UEFA.com: What do you think of your draw?
Marcel Loosveld: We knew it would be a difficult group but, on the other hand, it's quite a good challenge if we want to improve. We have to get results and we have to get past some very good countries – Russia and Serbia.
UEFA.com: Does playing at home give you an advantage?
Loosveld: I hope so. It's quite a good group, we will have good accommodation and I hope the people will come to the games and get behind our team.
UEFA.com: What is the current state of Dutch futsal?
Loosveld: It's not like the old days but we have fans and I expect people in Rotterdam to support us.
UEFA.com: You coached the U21s to the European finals in 2008; have many players come through from that squad?
Loosveld: Around five or six players have come into the A team. We have a lot of talent, I enjoy working with them and they want to improve, so I am very satisfied with that. They are a new generation and hopefully they are keen to get results for us.
UEFA.com: After 2010 qualifying you succeeded long-time coach Vic Hermans. What was his legacy?

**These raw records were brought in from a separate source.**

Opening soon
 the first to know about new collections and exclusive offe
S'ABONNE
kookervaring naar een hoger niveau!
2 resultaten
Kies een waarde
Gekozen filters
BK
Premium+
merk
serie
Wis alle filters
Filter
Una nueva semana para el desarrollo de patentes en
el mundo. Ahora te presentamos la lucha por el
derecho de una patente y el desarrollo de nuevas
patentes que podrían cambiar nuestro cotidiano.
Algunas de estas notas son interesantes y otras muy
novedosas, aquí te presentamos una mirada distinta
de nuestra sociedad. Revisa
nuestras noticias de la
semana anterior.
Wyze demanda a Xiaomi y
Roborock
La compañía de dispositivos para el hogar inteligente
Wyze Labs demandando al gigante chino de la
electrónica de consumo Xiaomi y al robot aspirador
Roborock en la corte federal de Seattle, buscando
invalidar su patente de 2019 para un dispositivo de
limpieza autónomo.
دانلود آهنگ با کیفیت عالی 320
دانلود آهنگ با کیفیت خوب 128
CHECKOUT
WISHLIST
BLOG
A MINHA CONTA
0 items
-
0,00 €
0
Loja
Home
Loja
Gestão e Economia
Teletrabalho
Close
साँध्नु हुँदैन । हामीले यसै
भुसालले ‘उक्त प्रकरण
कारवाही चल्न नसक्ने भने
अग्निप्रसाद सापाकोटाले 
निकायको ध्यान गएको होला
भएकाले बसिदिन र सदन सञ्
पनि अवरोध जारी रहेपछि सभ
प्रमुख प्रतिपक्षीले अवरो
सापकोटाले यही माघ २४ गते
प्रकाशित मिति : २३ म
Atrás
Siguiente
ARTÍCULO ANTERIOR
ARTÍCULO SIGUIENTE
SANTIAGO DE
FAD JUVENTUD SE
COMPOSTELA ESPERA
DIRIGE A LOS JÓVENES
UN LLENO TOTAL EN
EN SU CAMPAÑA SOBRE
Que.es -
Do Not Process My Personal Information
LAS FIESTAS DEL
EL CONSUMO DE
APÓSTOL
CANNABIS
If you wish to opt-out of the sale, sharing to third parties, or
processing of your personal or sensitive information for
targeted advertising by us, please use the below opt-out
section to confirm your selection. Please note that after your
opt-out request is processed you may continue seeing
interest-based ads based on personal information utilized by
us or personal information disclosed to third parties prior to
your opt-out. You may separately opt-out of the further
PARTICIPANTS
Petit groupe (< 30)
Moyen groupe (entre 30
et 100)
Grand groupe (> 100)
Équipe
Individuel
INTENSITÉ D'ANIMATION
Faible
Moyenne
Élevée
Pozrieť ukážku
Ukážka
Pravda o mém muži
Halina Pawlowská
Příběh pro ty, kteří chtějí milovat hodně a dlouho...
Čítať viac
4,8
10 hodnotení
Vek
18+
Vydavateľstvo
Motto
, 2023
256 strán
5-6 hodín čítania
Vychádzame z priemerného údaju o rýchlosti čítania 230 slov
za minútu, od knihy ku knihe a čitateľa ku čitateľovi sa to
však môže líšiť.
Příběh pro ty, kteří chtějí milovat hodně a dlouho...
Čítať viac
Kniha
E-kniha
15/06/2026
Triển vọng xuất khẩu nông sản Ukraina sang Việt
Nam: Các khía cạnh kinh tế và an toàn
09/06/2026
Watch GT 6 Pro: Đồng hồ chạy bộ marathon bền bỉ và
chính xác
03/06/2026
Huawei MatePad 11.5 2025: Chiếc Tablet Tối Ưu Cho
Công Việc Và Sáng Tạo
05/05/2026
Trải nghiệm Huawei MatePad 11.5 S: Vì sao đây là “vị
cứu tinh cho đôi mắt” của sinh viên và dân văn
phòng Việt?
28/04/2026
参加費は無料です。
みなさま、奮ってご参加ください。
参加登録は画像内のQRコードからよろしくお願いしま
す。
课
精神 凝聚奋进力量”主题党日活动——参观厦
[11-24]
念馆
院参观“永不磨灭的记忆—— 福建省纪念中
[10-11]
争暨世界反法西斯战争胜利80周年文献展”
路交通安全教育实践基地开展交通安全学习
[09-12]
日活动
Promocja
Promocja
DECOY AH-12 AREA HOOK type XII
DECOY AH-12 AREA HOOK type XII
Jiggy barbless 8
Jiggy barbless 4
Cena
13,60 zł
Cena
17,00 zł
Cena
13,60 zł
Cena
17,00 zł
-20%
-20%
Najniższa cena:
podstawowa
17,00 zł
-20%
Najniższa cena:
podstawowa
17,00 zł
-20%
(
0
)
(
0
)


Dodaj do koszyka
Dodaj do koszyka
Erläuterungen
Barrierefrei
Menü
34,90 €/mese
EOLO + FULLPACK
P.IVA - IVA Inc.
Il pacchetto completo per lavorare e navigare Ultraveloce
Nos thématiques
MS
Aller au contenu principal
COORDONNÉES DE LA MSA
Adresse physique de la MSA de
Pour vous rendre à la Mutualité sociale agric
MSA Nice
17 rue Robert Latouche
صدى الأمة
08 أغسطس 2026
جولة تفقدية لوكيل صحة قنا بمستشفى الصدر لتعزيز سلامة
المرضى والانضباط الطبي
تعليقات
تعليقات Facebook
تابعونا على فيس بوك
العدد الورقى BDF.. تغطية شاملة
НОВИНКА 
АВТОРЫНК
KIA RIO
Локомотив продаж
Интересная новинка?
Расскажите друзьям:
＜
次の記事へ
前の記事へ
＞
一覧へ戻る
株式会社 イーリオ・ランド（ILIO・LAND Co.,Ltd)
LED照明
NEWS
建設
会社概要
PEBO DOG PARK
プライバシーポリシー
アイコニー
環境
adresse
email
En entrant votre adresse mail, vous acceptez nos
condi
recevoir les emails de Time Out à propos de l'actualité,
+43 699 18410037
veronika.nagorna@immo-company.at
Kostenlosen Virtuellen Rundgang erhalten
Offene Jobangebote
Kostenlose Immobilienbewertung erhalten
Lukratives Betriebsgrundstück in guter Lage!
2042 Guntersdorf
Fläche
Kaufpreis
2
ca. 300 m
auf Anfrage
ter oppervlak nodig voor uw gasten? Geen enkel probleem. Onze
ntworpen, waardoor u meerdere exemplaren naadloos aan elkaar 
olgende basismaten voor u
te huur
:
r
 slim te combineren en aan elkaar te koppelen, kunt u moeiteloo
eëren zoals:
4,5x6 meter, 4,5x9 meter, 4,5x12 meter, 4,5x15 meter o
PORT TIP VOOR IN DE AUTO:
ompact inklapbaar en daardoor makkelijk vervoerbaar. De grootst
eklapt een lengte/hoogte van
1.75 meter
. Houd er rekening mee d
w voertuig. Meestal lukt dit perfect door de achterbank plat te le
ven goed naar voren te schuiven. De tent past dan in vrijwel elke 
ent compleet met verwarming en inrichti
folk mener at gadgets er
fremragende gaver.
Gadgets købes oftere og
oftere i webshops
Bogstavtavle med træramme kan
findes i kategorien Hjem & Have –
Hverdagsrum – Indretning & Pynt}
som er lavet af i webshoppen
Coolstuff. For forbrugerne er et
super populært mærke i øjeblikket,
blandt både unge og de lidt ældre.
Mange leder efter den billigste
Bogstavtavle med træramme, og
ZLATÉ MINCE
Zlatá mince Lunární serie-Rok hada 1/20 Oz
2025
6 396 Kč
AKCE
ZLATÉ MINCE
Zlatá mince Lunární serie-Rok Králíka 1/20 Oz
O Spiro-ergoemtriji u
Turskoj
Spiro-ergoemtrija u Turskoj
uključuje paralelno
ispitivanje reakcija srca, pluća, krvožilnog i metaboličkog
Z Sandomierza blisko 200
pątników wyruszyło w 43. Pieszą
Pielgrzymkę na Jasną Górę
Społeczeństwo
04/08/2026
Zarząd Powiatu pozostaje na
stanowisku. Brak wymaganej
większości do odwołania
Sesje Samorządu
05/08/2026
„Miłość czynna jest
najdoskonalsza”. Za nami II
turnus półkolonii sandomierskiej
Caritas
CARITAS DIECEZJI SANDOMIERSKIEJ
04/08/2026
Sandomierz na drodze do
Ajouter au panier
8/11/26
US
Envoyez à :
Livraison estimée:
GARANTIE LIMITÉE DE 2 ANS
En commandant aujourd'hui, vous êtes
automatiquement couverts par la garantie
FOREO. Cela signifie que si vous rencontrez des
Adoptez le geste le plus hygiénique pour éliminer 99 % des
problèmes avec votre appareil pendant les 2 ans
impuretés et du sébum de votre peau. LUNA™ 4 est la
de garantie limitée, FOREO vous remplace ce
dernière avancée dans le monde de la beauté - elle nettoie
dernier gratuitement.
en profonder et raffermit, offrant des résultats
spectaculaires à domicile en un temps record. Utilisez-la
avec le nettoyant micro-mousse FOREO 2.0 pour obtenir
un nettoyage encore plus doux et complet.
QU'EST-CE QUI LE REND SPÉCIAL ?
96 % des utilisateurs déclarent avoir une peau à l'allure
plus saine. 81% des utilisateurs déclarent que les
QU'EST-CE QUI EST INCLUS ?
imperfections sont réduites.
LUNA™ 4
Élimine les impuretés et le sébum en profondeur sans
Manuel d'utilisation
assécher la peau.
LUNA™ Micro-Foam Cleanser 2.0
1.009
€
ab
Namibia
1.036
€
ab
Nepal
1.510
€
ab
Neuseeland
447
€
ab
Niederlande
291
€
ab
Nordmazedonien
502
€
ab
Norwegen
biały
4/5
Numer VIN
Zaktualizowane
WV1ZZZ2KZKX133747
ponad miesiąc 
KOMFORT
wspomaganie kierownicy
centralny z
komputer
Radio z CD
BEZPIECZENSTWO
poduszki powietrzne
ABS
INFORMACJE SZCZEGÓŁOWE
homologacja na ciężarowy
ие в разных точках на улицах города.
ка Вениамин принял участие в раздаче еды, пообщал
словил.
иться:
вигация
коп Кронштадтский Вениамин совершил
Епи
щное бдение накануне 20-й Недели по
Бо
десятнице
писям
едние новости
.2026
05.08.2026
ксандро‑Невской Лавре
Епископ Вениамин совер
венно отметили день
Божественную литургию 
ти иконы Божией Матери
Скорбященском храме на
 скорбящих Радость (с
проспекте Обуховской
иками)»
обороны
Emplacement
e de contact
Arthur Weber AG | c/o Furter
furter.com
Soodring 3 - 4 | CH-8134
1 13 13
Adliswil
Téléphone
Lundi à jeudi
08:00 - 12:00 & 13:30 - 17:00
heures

Loosveld: He did a lot of good work for futsal in Holland and I am going to try to continue that and do my best to make futsal more popular in Holland and more professional.
UEFA.com: How professional is Dutch futsal?
Loosveld: It is increasing. Team and clubs now train three or four times a week and they have to specialise in futsal. That is what is needed for players to be physically at their best.
We always had a combination of outdoor and indoor players but when you see what the demands of the game are, they are quite different. You have to specialise. What is necessary for a good futsal player? What is his profile? What does he need to do in the three or four minutes he is playing? A football player can run 60 or 80 metres, a futsal player needs only a maximum of 30 and how many times do they make that run? We have to investigate it.
UEFA.com: What is your aim for EURO 2012?
Loosveld: First, we have to make one step to qualify. Then we have to see what we can do in Croatia. When you hope, it is out of your hands. I have to work hard, the players have to work hard.